Netskope expands zero trust integration with CrowdStrike Falcon Next-Gen SIEM

0
48

Netskope, a leader in Secure Access Service Edge (SASE), announced an expanded partnership with CrowdStrike that leverages Netskope risk insights on users, applications and activity as part of a zero trust-based approach to protecting an organisation’s people and data. Netskope’s new integration with CrowdStrike Falcon Next-Gen SIEM enables customers to unify Netskope insights with CrowdStrike data, threat intelligence, AI, and workflow automation in the AI-native Falcon platform to drive SOC transformation and help ensure visibility and prevention across the enterprise and network.

Netskope’s event logs surface rich details on user traffic of web, managed apps, shadow IT unmanaged apps, cloud platform services, and public facing custom apps. The ingestion of these event logs and alerts into Falcon Next-Gen SIEM enables enhanced zero trust controls for Security Service Edge (SSE) activity, and improves visibility and unifies telemetry from endpoints, cloud, identity, and additional domains. 

By providing a consolidated view of endpoint, cloud, identity, DLP, and SSE alerts for threat hunting and investigation, the integration accelerates the speed of effective investigations across platforms and reduces overall time to remediate threats. Through the combination of Netskope’s Intelligent SSE with CrowdStrike Falcon Next-Gen SIEM, joint customers can:

  • Find and investigate evasive threats with AI-powered detections and rich contextual insights from Netskope; 
  • Accelerate deployment with streamlined Netskope data onboarding and third-party automated response actions; 
  • Unify SOC data and workflows to deliver superior security outcomes at lower total cost
  • Correlate the usage and controls of all GenAI applications with data from across the security stack to ensure protection from emerging threats in the new application environment. 
  • Benefit from optimised real-time threat detection, investigation, response, and hunting through the seamless ingestion and correlation of relevant telemetry to stop the most sophisticated of attackers and novel threats.
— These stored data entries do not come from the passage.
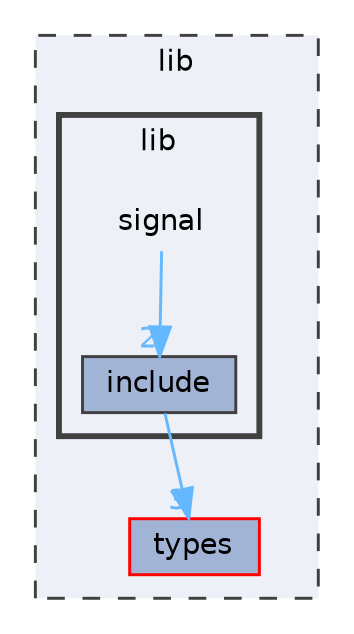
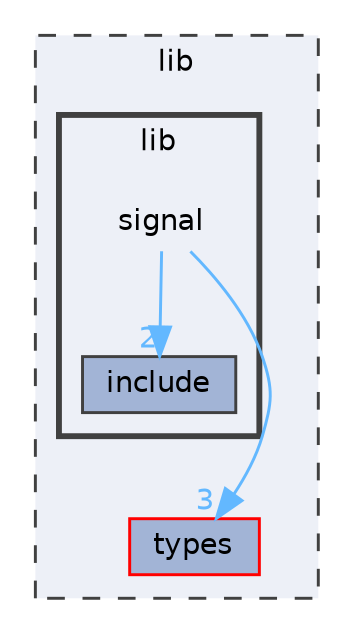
  digraph {
    compound=true
    node [fontname=Helvetica fontsize=10 shape=box fillcolor="#a2b4d6" style=filled]
    edge [color=steelblue1 fontcolor=steelblue1 fontname=Helvetica fontsize=10 labeldistance=1.5 labelfontname=Helvetica labelfontsize=10]
    n1 [height=0.2 label=signal shape=plaintext width=0.4 fillcolor="" style=""]
    n2 [color=grey25 height=0.2 label=include width=0.4]
    n3 [color=red height=0.2 label=types width=0.4]
    subgraph cluster_1 {
      bgcolor="#edf0f7"
      fontname=Helvetica
      fontsize=10
      label=lib
      pencolor=grey25
      style="filled,dashed"
      n3
      subgraph cluster_2 {
        bgcolor="#edf0f7"
        fontname=Helvetica
        fontsize=10
        label=lib
        pencolor=grey25
        style="filled,bold"
        n1
        n2
      }
    }
    n1 -> n2 [headlabel=2]
-   n2 -> n3 [headlabel=3]
+   n1 -> n3 [headlabel=3]
  }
“This latest integration between Netskope and CrowdStrike enables our joint customers to take advantage of a comprehensive, cross-platform approach driven by zero trust principles. Netskope’s unique risk insights and granular controls for over 80,000 applications provide customers valuable information to make smarter, faster decisions,” said Andy Horwitz, VP Business Development and Technology Alliances, Netskope. “The longstanding and highly productive CrowdStrike and Netskope partnership continues to help solve customer security challenges by staying ahead of emerging threats and adversaries, leveraging the power of the cloud and AI.”

“With the enterprise perimeter rapidly blurring and adversaries setting their sights on the cloud, it is imperative for security teams to have visibility across the entire attack surface and ability to rapidly respond,” said Daniel Bernard, chief business officer, CrowdStrike. “Netskope’s rich insights are a welcome addition to our vast ecosystem of high-quality data sources powering Falcon Next-Gen SIEM and supercharging security teams’ ability to stop breaches.”